## Exercise aim
Pick out each line below containing "INCLUDING".

Dataset entries
»»

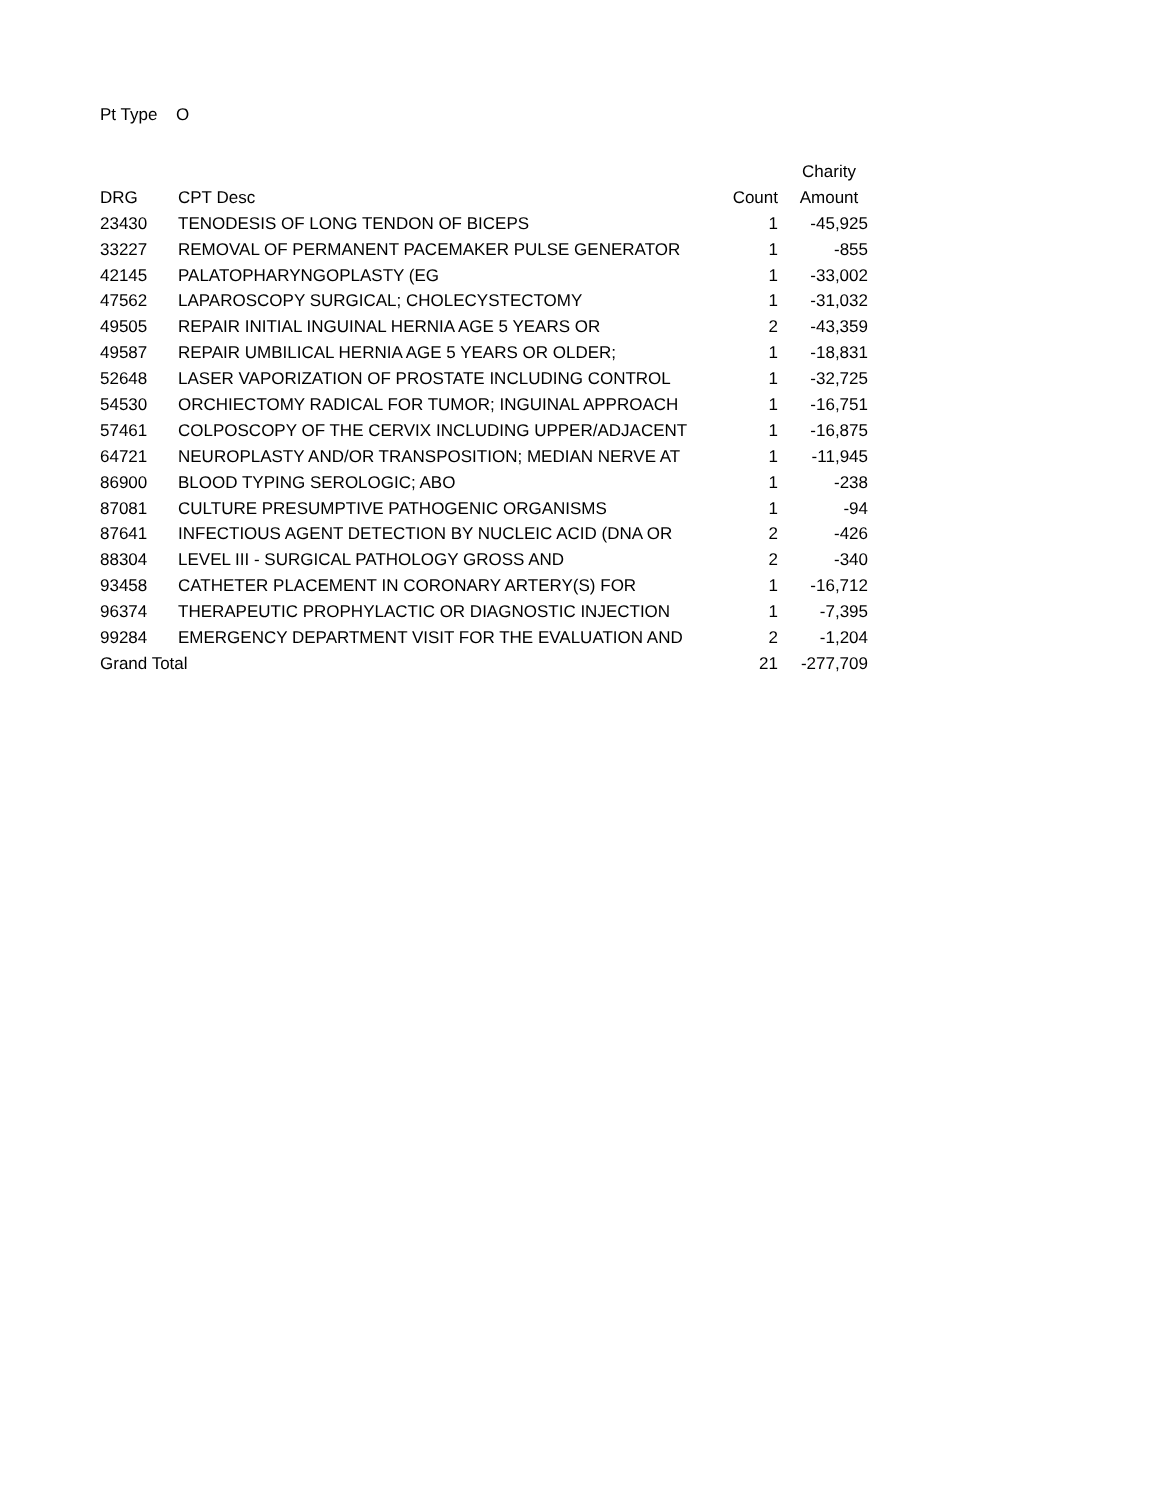Pt Type O
| | | | Charity |
| --- | --- | --- | --- |
| DRG | CPT Desc | Count | Amount |
| 23430 | TENODESIS OF LONG TENDON OF BICEPS | 1 | -45,925 |
| 33227 | REMOVAL OF PERMANENT PACEMAKER PULSE GENERATOR | 1 | -855 |
| 42145 | PALATOPHARYNGOPLASTY (EG | 1 | -33,002 |
| 47562 | LAPAROSCOPY SURGICAL; CHOLECYSTECTOMY | 1 | -31,032 |
| 49505 | REPAIR INITIAL INGUINAL HERNIA AGE 5 YEARS OR | 2 | -43,359 |
| 49587 | REPAIR UMBILICAL HERNIA AGE 5 YEARS OR OLDER; | 1 | -18,831 |
| 52648 | LASER VAPORIZATION OF PROSTATE INCLUDING CONTROL | 1 | -32,725 |
| 54530 | ORCHIECTOMY RADICAL FOR TUMOR; INGUINAL APPROACH | 1 | -16,751 |
| 57461 | COLPOSCOPY OF THE CERVIX INCLUDING UPPER/ADJACENT | 1 | -16,875 |
| 64721 | NEUROPLASTY AND/OR TRANSPOSITION; MEDIAN NERVE AT | 1 | -11,945 |
| 86900 | BLOOD TYPING SEROLOGIC; ABO | 1 | -238 |
| 87081 | CULTURE PRESUMPTIVE PATHOGENIC ORGANISMS | 1 | -94 |
| 87641 | INFECTIOUS AGENT DETECTION BY NUCLEIC ACID (DNA OR | 2 | -426 |
| 88304 | LEVEL III - SURGICAL PATHOLOGY GROSS AND | 2 | -340 |
| 93458 | CATHETER PLACEMENT IN CORONARY ARTERY(S) FOR | 1 | -16,712 |
| 96374 | THERAPEUTIC PROPHYLACTIC OR DIAGNOSTIC INJECTION | 1 | -7,395 |
| 99284 | EMERGENCY DEPARTMENT VISIT FOR THE EVALUATION AND | 2 | -1,204 |
| Grand Total | | 21 | -277,709 |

««

## Task output
| 52648 | LASER VAPORIZATION OF PROSTATE INCLUDING CONTROL | 1 | -32,725 |
| 57461 | COLPOSCOPY OF THE CERVIX INCLUDING UPPER/ADJACENT | 1 | -16,875 |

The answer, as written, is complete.